Kathrin told SAPeople she was on Kenya Airways, on the “Dreamliner” to Johannesburg, yesterday when “the pilot flew around to show us this view…. awesome!”
In recent years, just like most of the world, Mount Kilimanjaro has suffered from the effects of global warming… with experts predicting that the snow is melting at a rate that could make the mountains totally ice-free within the next 4 to 15 years… but fortunately for Kathrin, she flew over on a day when the snow-capped peaks were very much in evidence.
Kathrin recently climbed Kilimanjaro together with her husband Theuns (his third time!). “It was amazing, but I still can’t believe I climbed it… especially when you look at it from the aeroplane!”
18 Facts about Mount Kilimanjaro that you may or may not have known:
- The mountain’s located in Tanzania, in East Africa.
- It’s the tallest mountain in Africa.
- It’s the tallest freestanding mountain in the world (meaning it’s not part of a mountain range).
- It rises 5,895 metres (19,341 feet) above sea level.

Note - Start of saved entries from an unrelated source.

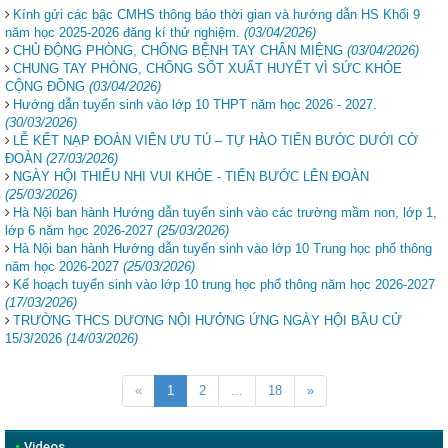
Kính gửi các bậc CMHS thông báo thời gian và hướng dẫn HS Khối 9
năm học 2025-2026 đăng kí thử nghiệm.
(03/04/2026)
CHỦ ĐỘNG PHÒNG, CHỐNG BỆNH TAY CHÂN MIỆNG
(03/04/2026)
CHUNG TAY PHÒNG, CHỐNG SỐT XUẤT HUYẾT VÌ SỨC KHỎE
CỘNG ĐỒNG
(03/04/2026)
Hướng dẫn tuyển sinh vào lớp 10 THPT năm học 2026 - 2027.
(30/03/2026)
LỄ KẾT NẠP ĐOÀN VIÊN ƯU TÚ – TỰ HÀO TIẾN BƯỚC DƯỚI CỜ
ĐOÀN
(27/03/2026)
NGÀY HỘI THIẾU NHI VUI KHỎE - TIẾN BƯỚC LÊN ĐOÀN
(25/03/2026)
Hà Nội ban hành Hướng dẫn tuyển sinh vào các trường mầm non, lớp 1,
lớp 6 năm học 2026-2027
(25/03/2026)
Hà Nội ban hành Hướng dẫn tuyển sinh vào lớp 10 Trung học phổ thông
năm học 2026-2027
(25/03/2026)
Kế hoạch tuyển sinh vào lớp 10 trung học phổ thông năm học 2026-2027
(17/03/2026)
TRƯỜNG THCS DƯƠNG NỘI HƯỞNG ỨNG NGÀY HỘI BẦU CỬ
15/3/2026
(14/03/2026)
«
1
2
...
18
»
•
Videos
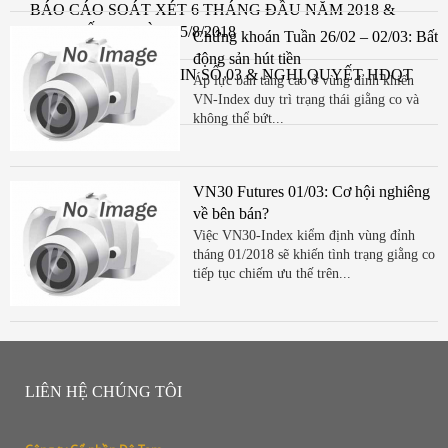
BÁO CÁO SOÁT XÉT 6 THÁNG ĐẦU NĂM 2018 &
CBTT SỐ 04 NGÀY 15/8/2018
Chứng khoán Tuần 26/02 – 02/03: Bất
động sản hút tiền
CÔNG BỐ THÔNG TIN SỐ 03 & NGHỊ QUYẾT HĐQT
Áp lực bán tăng cao ở vùng đỉnh khiến
NGÀY 15/8/2018
VN-Index duy trì trạng thái giằng co và
không thể bứt...
VN30 Futures 01/03: Cơ hội nghiêng
về bên bán?
Việc VN30-Index kiểm định vùng đỉnh
tháng 01/2018 sẽ khiến tình trạng giằng co
tiếp tục chiếm ưu thế trên...
LIÊN HỆ CHÚNG TÔI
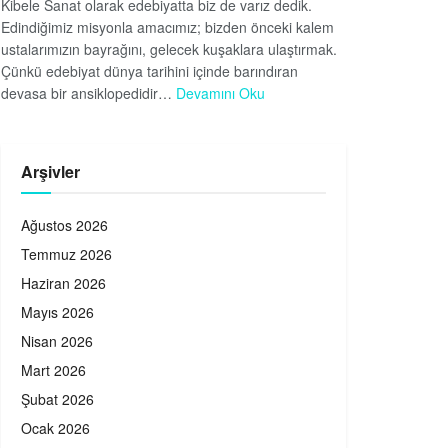
Kibele Sanat olarak edebiyatta biz de varız dedik.
Edindiğimiz misyonla amacımız; bizden önceki kalem
ustalarımızın bayrağını, gelecek kuşaklara ulaştırmak.
Çünkü edebiyat dünya tarihini içinde barındıran
devasa bir ansiklopedidir…
Devamını Oku
Arşivler
Ağustos 2026
Temmuz 2026
Haziran 2026
Mayıs 2026
Nisan 2026
Mart 2026
Şubat 2026
Ocak 2026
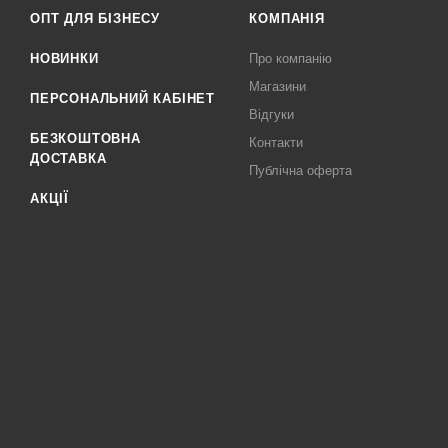
ОПТ ДЛЯ БІЗНЕСУ
КОМПАНІЯ
НОВИНКИ
Про компанію
Магазини
ПЕРСОНАЛЬНИЙ КАБІНЕТ
Відгуки
БЕЗКОШТОВНА
Контакти
ДОСТАВКА
Публічна оферта
АКЦІЇ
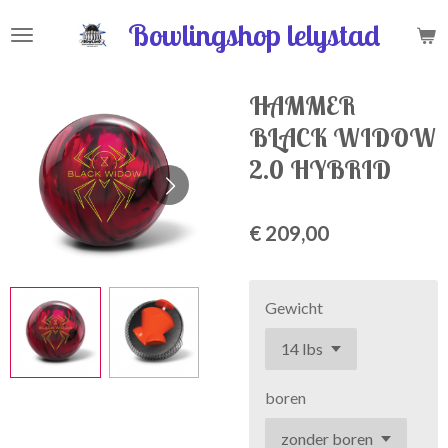
Ga
Bowlingshop lelystad
direct
naar
de
HAMMER
hoofdinhoud
BLACK WIDOW
2.0 HYBRID
€ 209,00
Gewicht
boren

- Mt Kilimanjaro is not ‘technically’ really a mountain. ‘Normal’ mountains are formed through tectonic plate shifting… whereas Mt Kilimanjaro developed from “layers of accumulated fallout from a volcanic eruption”. Apparently it all happened about a million years ago.
- Mount Kilimanjaro has three volcanic cones – Mawenzi, Shira and Kibo, which is the highest. The former two are extinct… but Kibo is dormant and could erupt again! (The last major eruption was 360,000 years ago.)

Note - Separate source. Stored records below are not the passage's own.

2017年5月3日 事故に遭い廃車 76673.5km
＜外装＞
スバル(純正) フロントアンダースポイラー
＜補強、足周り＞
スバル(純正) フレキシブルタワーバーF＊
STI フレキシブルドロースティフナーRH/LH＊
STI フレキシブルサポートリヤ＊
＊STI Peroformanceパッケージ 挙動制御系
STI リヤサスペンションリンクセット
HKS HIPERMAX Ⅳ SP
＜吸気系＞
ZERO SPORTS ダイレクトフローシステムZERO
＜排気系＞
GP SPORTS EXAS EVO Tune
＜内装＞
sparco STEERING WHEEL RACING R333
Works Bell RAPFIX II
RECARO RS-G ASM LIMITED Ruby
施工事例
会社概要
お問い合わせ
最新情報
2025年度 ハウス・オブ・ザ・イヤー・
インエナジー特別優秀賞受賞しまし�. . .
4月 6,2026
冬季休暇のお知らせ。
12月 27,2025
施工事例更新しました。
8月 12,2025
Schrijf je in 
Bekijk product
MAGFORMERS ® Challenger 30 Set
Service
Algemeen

- The first European to reach the summit was a German geographer – Hans Meyer – in 1889, and it was perceived as a symbol of “colonial prowess” during a time when Germany and Britain were competing to colonise East Africa.
- Meyer struggled to convince the folk back home that the mountain top was covered in snow… since it was so close to the Equator.

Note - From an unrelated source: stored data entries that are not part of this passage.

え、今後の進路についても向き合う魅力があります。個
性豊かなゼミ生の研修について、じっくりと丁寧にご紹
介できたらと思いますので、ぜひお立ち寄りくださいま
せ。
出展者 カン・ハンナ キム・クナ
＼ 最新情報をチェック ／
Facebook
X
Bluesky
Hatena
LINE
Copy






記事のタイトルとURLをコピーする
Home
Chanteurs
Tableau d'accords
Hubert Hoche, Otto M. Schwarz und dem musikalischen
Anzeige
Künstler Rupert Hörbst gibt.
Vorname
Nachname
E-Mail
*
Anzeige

- Climbing Kilimanjaro takes you through six (!) different climate zones!
- It’s believed that Kilimanjaro was named for its snow-capped peaks, with the name coming from the KiChagga word for ‘white’.
- The ice on the summit was formed 11,000 years ago.
- That ice has diminished by 82% since 2012.
- Kilimanjaro has three volcanic cones – Mawenzi, Shira and Kibo. Mawenzi and Shira are extinct but Kibo, the highest peak, is dormant and could erupt again.
- There’s rumoured to be a wooden box at the top of Uhuru Peak (the highest summit on Kibo)… and you’ll find a book in it where you can write your thoughts, if ever you make it to the top! (However both Kathrin and her husband never saw the wooden box!)
- About 25,000 climbers try to summit Mt Kilimanjaro each year. About one-third fail… usually because of altitude-related problems.
- The mountain is great for Tanzania’s economy – bringing around $50-million per year in tourism dollars; and creating 10,000 jobs for porters, 500 for cooks and 400 for guides.
- Mt Kilimanjaro is one of the ‘7 Summits’ (Seven Summits) of the world. The others are Mt Everest in Asia -8848m, Aconcagua in South America – 6962m, Denali (Mt McKinley) in North America – 6194m, Mt Elbrus in Europe – 5642m, Vinson Massif in Antarctica – 4892m and Carstensz Pyramid in Oceania – 4884m.
- South African Bernard Goosen has scaled Mt. Kilimanjaro twice in a wheelchair.